**ABOUT THIS EXERCISE:** When you find the line with "if (IC4 == 0) begin" among the records below, reproduce it and each line after it exactly, ending with the line with "else if(OCW3flag) begin".
[TASK MATERIAL]
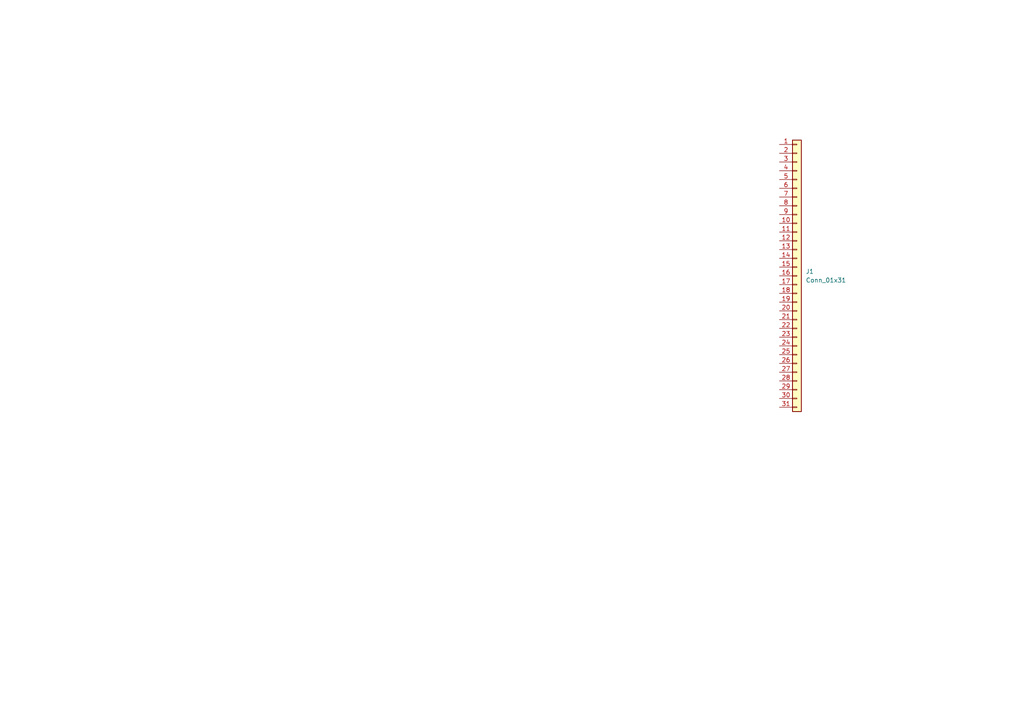
<source format=kicad_sch>
(kicad_sch
	(version 20231120)
	(generator "eeschema")
	(generator_version "8.0")
	(uuid "2d036efb-39f7-46a6-9a32-94247da2ad6a")
	(paper "A4")
	
	(symbol
		(lib_id "Connector_Generic:Conn_01x31")
		(at 231.14 80.01 0)
		(unit 1)
		(exclude_from_sim no)
		(in_bom yes)
		(on_board yes)
		(dnp no)
		(fields_autoplaced yes)
		(uuid "719faea8-b15b-45a6-98f3-8eaf17975e53")
		(property "Reference" "J1"
			(at 233.68 78.7399 0)
			(effects
				(font
					(size 1.27 1.27)
				)
				(justify left)
			)
		)
		(property "Value" "Conn_01x31"
			(at 233.68 81.2799 0)
			(effects
				(font
					(size 1.27 1.27)
				)
				(justify left)
			)
		)
		(property "Footprint" "Connector_PinHeader_1.00mm:PinHeader_1x31_P1.00mm_Horizontal"
			(at 231.14 80.01 0)
			(effects
				(font
					(size 1.27 1.27)
				)
				(hide yes)
			)
		)
		(property "Datasheet" "~"
			(at 231.14 80.01 0)
			(effects
				(font
					(size 1.27 1.27)
				)
				(hide yes)
			)
		)
		(property "Description" "Generic connector, single row, 01x31, script generated (kicad-library-utils/schlib/autogen/connector/)"
			(at 231.14 80.01 0)
			(effects
				(font
					(size 1.27 1.27)
				)
				(hide yes)
			)
		)
		(pin "19"
			(uuid "2bd2e555-d9c0-4d09-a2d3-525f722c52c6")
		)
		(pin "8"
			(uuid "6a78e9a6-86fe-4202-95b7-4a10027546a9")
		)
		(pin "28"
			(uuid "3560e7a6-3ca9-45c3-8565-ed8792791539")
		)
		(pin "18"
			(uuid "510cfd4f-d305-46e5-8dce-6d83baae9f68")
		)
		(pin "4"
			(uuid "5b34c6c0-4be7-49a6-b3a7-ad6636526fe8")
		)
		(pin "5"
			(uuid "6b0b6f64-b2cd-452f-8f75-cea8ed9a8e9d")
		)
		(pin "14"
			(uuid "6f452eaa-8818-41b0-94c0-f8ba6806223c")
		)
		(pin "2"
			(uuid "b41371c7-d5da-405f-ae60-6ee9fa9a1871")
		)
		(pin "24"
			(uuid "12ecc951-2222-405d-8b8c-a2477c38affb")
		)
		(pin "29"
			(uuid "414794a9-7052-47c3-8b0b-63c0ef1bc147")
		)
		(pin "21"
			(uuid "fdcf039b-0af7-4496-bc40-bee270be2406")
		)
		(pin "16"
			(uuid "80469d3c-0335-439d-a1a2-d0ac9ad6538f")
		)
		(pin "6"
			(uuid "cb5811ca-3750-4d2d-937b-e229ca2f3727")
		)
		(pin "31"
			(uuid "348eda30-ec26-4843-ac02-adfde1d91332")
		)
		(pin "13"
			(uuid "5db26499-3b07-422d-8ae6-e4da79fee1d5")
		)
		(pin "26"
			(uuid "eea20f2b-63e2-486b-b7cf-11ee0422fc95")
		)
		(pin "11"
			(uuid "773e47d3-7231-425c-b73e-12ae592d2450")
		)
		(pin "15"
			(uuid "628bbab4-bb1c-40d8-a0f6-90243a83fccc")
		)
		(pin "22"
			(uuid "f4cd80a8-9761-4bcc-9e8f-1c40d358a9db")
		)
		(pin "9"
			(uuid "01ae955d-233d-46bd-b8fc-407de2c1afd5")
		)
		(pin "17"
			(uuid "22eaed6e-4f14-4793-b8e1-8503322cb01e")
		)
		(pin "1"
			(uuid "84ba83e6-9062-4d5e-a14d-cb4f94d9212c")
		)
		(pin "30"
			(uuid "911efdec-ac50-4eea-a659-f34975b875f8")
		)
		(pin "23"
			(uuid "4bfa9284-2177-47f6-803a-38522b9487da")
		)
		(pin "7"
			(uuid "d4a85169-38c3-4b3b-89e2-e1607714594e")
		)
		(pin "25"
			(uuid "caf78a7e-0a67-467a-8e7e-bfdfb5ec8e6b")
		)
		(pin "27"
			(uuid "955061e8-19f2-413e-929d-ba90656f7106")
		)
		(pin "12"
			(uuid "47238522-e58c-4084-8879-c1e412d427d5")
		)
		(pin "10"
			(uuid "7c8f7cc4-2516-4963-b86f-ab062bcbe443")
		)
		(pin "20"
			(uuid "e5aa474c-5159-4052-9119-5f3994080212")
		)
		(pin "3"
			(uuid "3df1329c-37a1-4f85-a7aa-bed7ab6b6bd8")
		)
		(instances
			(project ""
				(path "/51b81e84-43c5-41b1-a9e5-678506f2d81f/7cb73551-083c-42ce-bbc9-9d5fde430653"
					(reference "J1")
					(unit 1)
				)
			)
		)
	)
)

</source>
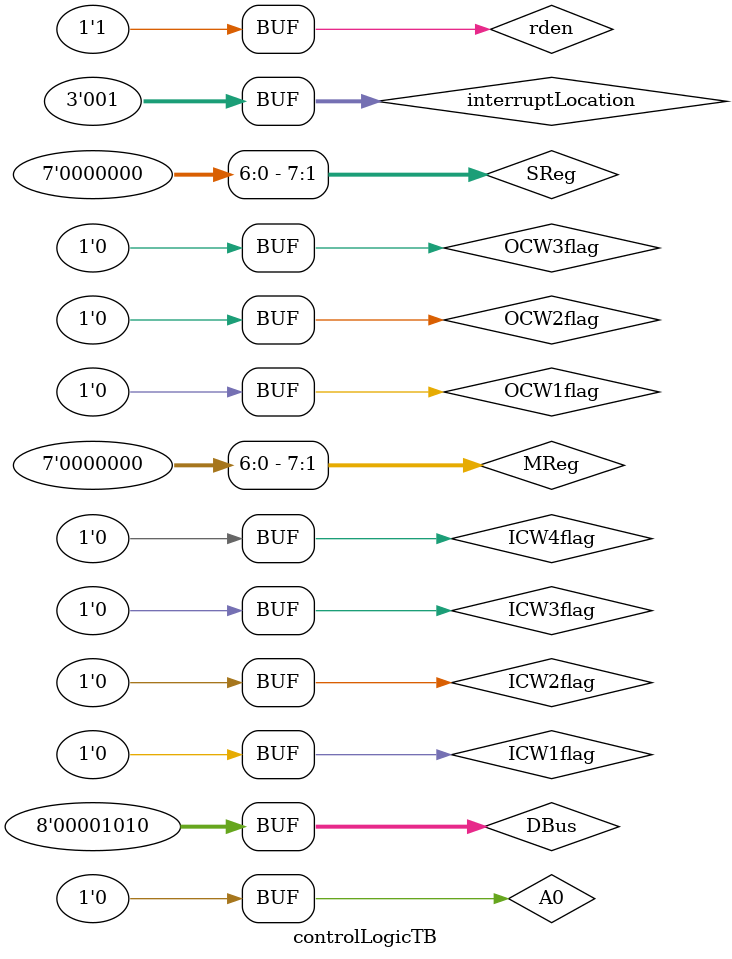
<source format=v>
module controlLogic (
input A0,
input rden,
input ICW1flag,
input ICW2flag,
input ICW3flag,
input ICW4flag,
input OCW1flag,
input OCW2flag,
input OCW3flag,
input [7:0] DBus,
output reg LTIM,
output reg SNGL,
output reg IC4,
output reg [7:0] SReg,
output reg SFNM,
output reg BUF,
output reg MS,
output reg AEOI,
output reg [7:0] MReg,
output reg R,
output reg SL,
output reg EOI,
output reg readIRR,
output reg readISR,
output reg readIMR
);


	reg P, RR, RIS;


	always @(ICW1flag, ICW2flag, ICW3flag, ICW4flag, OCW1flag, OCW2flag, OCW3flag) begin

		if(ICW1flag) begin
				LTIM <= DBus[3];
				SNGL <= DBus[1];
				IC4 <= DBus[0];
			end

			else if(ICW2flag) begin
				if (IC4 == 0) begin
					SFNM <= 1'b0;
					AEOI <= 1'b0;
				end
			end

			else if(ICW3flag)
				SReg <= DBus[7:0];

			else if(ICW4flag) begin
				SFNM <= DBus[4];
				BUF <= DBus[3];
				MS <= DBus[2];
				AEOI <= DBus[1];
			end

			else if(OCW1flag)
				MReg <= DBus[7:0];

			else if(OCW2flag) begin
				R <= DBus[7];
				SL <= DBus[6];
				EOI <= DBus[5];
			end

			else if(OCW3flag) begin
				P <= DBus[2];
				RR <= DBus[1];
				RIS <= DBus[0];
			end

	end

	always @(rden, A0) begin

		readIRR <= ((~P) && RR && (~RIS) && rden && (~A0));
		readISR <= ((~P) && RR && RIS && rden && (~A0));
		readIMR <= (A0 && rden);

	end


endmodule



module controlLogicTB ();


	reg ICW1flag, ICW2flag, ICW3flag, ICW4flag, OCW1flag, OCW2flag, OCW3flag;
	reg rden, A0;
	reg [7:0] DBus;
	reg [2:0] interruptLocation;

	wire LTIM, SNGL, IC4, SFNM, BUF, MS, AEOI, R, SL, EOI, readIRR, readISR, readIMR;
	wire [7:0] SReg;
	wire [7:0] MReg;


	initial begin


		// Testing ICW1
		A0 = 1'b0;
		rden = 1'b0;
		DBus = 8'b00011101;
		ICW1flag = 1'b1;
		#50; //0->50

		// Testing ICW2
		A0 = 1'b1;
		DBus = 8'b11001010;
		ICW1flag = 1'b0;
		ICW2flag = 1'b1;
		interruptLocation = 3'b101;
		#50; //50->100

		// Testing ICW3
		DBus = 8'b00011110;
		ICW2flag = 1'b0;
		ICW3flag = 1'b1;
		#50; //100->150

		// Testing ICW4
		DBus = 8'b00010010;
		ICW3flag = 1'b0;
		ICW4flag = 1'b1;
		#50; //150->200

		// Testing OCW1
		DBus = 8'b01101010;
		ICW4flag = 1'b0;
		OCW1flag = 1'b1;
		#50; //200->250

		// Testing OCW2
		A0 = 1'b0;
		DBus = 8'b11000100;
		OCW1flag = 1'b0;
		OCW2flag = 1'b1;
		#50; //250->300

		// Testing OCW3
		DBus = 8'b00001011;
		OCW2flag = 1'b0;
		OCW3flag = 1'b1;
		#50; //300->350

		// Reading ISR (P=0, RR=1, RIS=1)
		OCW3flag = 1'b0;
		rden = 1'b1;
		#50; //350->400

		// Writing another OCW3
		rden = 1'b0;
		DBus = 8'b00001010;
		OCW3flag = 1'b1;
		#50; //400->450

		// Reading IRR (P=0, RR=1, RIS=0)
		OCW3flag = 1'b0;
		rden = 1'b1;
		#50; //450->500

		// Reading IMR
		A0 = 1'b1;
		#50; //500->550

		// Stop Reading
		rden = 1'b0;
		#50; //550->600

		// Reading IRR again (Remembering the last OCW3)
		rden = 1'b1;
		A0 = 1'b0;
		#50; //600->650


	end

	controlLogic CLInstance (
	A0,
	rden,
	ICW1flag,
	ICW2flag,
	ICW3flag,
	ICW4flag,
	OCW1flag,
	OCW2flag,
	OCW3flag,
	DBus,
	interruptLocation,
	LTIM,
	SNGL,
	IC4,
	SReg,
	SFNM,
	BUF,
	MS,
	AEOI,
	MReg,
	R,
	SL,
	EOI,
	readIRR,
	readISR,
	readIMR
	);


endmodule
</source>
[/TASK MATERIAL]
**RESPONSE:**
				if (IC4 == 0) begin
					SFNM <= 1'b0;
					AEOI <= 1'b0;
				end
			end

			else if(ICW3flag)
				SReg <= DBus[7:0];

			else if(ICW4flag) begin
				SFNM <= DBus[4];
				BUF <= DBus[3];
				MS <= DBus[2];
				AEOI <= DBus[1];
			end

			else if(OCW1flag)
				MReg <= DBus[7:0];

			else if(OCW2flag) begin
				R <= DBus[7];
				SL <= DBus[6];
				EOI <= DBus[5];
			end

			else if(OCW3flag) begin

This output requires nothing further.